Brano fornito:
════════════════

Diversamente, cerchiamo di sfidare la finitudine grazie alla tecnica, con tutta una serie di tentativi che vengono accuratamente vagliati dall’autore. Ne consideriamo due: l’uno, quello di clonare il cervello in circuiti digitali, il secondo volto a creare copie genetiche di noi stessi estraendo il DNA ben conservato dai cadaveri congelati per trasferirlo in una cellula uovo umana. Entrambe le opzioni cadono in un errore similare: non colgono la singolarità irriducibile del nostro io. Nessuna copia genetica o nessun facsimile informatico di cervello potrà sostituirci, soppiantare l’unicità di un soggetto plasmato dall’ambiente e dalla trama dell’esperienza (si veda, per comprendere questa tematica anche da un punto di vista filmico, l’episodio Torna da me della serie Black Mirror).   

Non ci può neppure salvare un’idea laica di immortalità: trovare senso in un cammino collettivo di emancipazione del genere umano. Troppo spesso questa idea cade in una divinizzazione del Progresso, ovvero in una crescita produttivistica illimitata a dispetto di qualunque limite, umano e planetario. La divinizzazione del Progresso sconfina nell’idolatria asservente della Storia, resa un feticcio progressista che fagocita le singole e concrete volontà umane e “frulla” la loro autonoma eterodossia. L’evoluzione non è affatto una legge necessaria nel cammino storico, semmai lo è la conservazione (e l’evoluzione, quando accade, è una perturbazione creativa di siffatta conservazione); la storia è piuttosto irta di contraddizioni, di fragilità nelle quali il bacillo della Peste è sempre pronto a riesplodere.

V’è infine un’ultima, interessante ipotesi da esaminare, un possibile residuo d’immortalità: gli atomi e il vuoto. Siamo, sì, polvere e ombra, ma ombra e polvere generative. La morte non sarebbe, cioè, onnipotente ed assoluta, lo sarebbe il cambiamento, un ciclo eterno e palingenetico di aggregazioni e disgregazioni. Ma questo implica rinunciare al proprio io personale, trascenderlo cogliendone tutta la sua illusorietà e irrilevanza.

════════════════

Consegna 1:
Rispondi a queste domande sul brano sulla finitudine e l'immortalità.
(a) Quali due tentativi tecnici di sfidare la finitudine vengono considerati?
(b) Che cosa è semmai una legge necessaria nel cammino storico?
(c) Quale ipotesi viene presentata come possibile residuo d'immortalità?
Consegna 2:
Scrivi il seguito del brano sulla finitudine e l'immortalità, partendo dopo la sua ultima frase.

════════════════

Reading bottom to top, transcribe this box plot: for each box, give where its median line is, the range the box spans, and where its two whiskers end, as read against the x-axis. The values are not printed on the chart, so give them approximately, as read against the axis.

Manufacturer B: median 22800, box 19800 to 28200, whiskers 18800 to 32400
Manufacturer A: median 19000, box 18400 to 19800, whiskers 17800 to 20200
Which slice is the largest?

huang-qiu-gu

════════════════

Risposta 1:
(a) Clonare il cervello in circuiti digitali e creare copie genetiche di noi stessi estraendo il DNA dai cadaveri congelati per trasferirlo in una cellula uovo umana.
(b) La conservazione.
(c) Gli atomi e il vuoto.

Risposta 2:
Pievani non aspira a questa immortalità, cerca di scrutare la finitudine da un’altra prospettiva in grado di schiudere preziose virtù etiche. “Dalla finitudine, il senso di un’irripetibile opportunità” – scrive il Nostro. Si prende, infatti, consapevolezza che, proprio perché finita, l’esistenza è un’occasione unica, un’avventura da non sciupare che ci pertiene integralmente e di cui siamo immensamente responsabili. Liberarci da ipostasi divine e trascendenti, scardinarci da una posizione privilegiata nel cosmo non ci consegna dunque ad alcun nichilismo etico ove ad aver la meglio sarebbe la legge del più forte e del più furbo. Al contrario, la prospettiva della responsabilità inderogabile esistenziale sgonfia il nostro ego da qualunque progetto di ipertrofica assolutizzazione, lo apre a un sentiero di umanismo solidale e libertario. È male, difatti, ogni atto che riduca l’alterità a cosa, ne faccia oggetto intercambiabile spezzandone la sua inviolabilità.

La finitudine, sostanza dell’esistenza, diviene così, affermava Nicola Abbagnano, norma dell’esistenza, interiorizzazione ed esteriorizzazione profonda del principio-relazione da cui s’innalzano le virtù etiche della generosità, dell’altruismo, della fraternizzazione.

Comprendere questo non ci salva, ça va sans dire, dall’essere enti perituri e corruttibili. La libertà nell’assurdo è e rimane inquieta, irrisolta, inconciliata. Eppure proprio l’inquietudine del cuore – lo sapevano bene Albert Camus e Jacques Monod – costituisce l’alimento necessario, la linfa vitale tanto della filosofia quanto della scienza.

* Gabriella Putignano (Bari, 1987) insegna Filosofia e Storia nei licei. Tra le sue pubblicazioni: L’esistenza al bivio. La persuasione e la rettorica di Carlo Michelstaedter (Stamen, Roma 2015), Quel che resta di Raoul Vaneigem (Petite Plaisance, Pistoia 2016), Flash di poesia, dipinti di versi (Petite Plaisance, Pistoia 2019), nonché numerosi articoli su rivista e saggi brevi in volumi collettanei nei quali ha trattato il pensiero di Giuseppe Rensi, Aldo Capitini, Albert Camus, Henrik Ibsen, Mark Fisher, Franco “Bifo” Berardi, Arthur Schopenhauer. Ha, inoltre, curato i libri Cantautorato & Filosofia. Un (In)Canto possibile (Petite Plaisance, Pistoia 2017) e Filosofare dal basso (Sentieri Meridiani, Foggia 2015).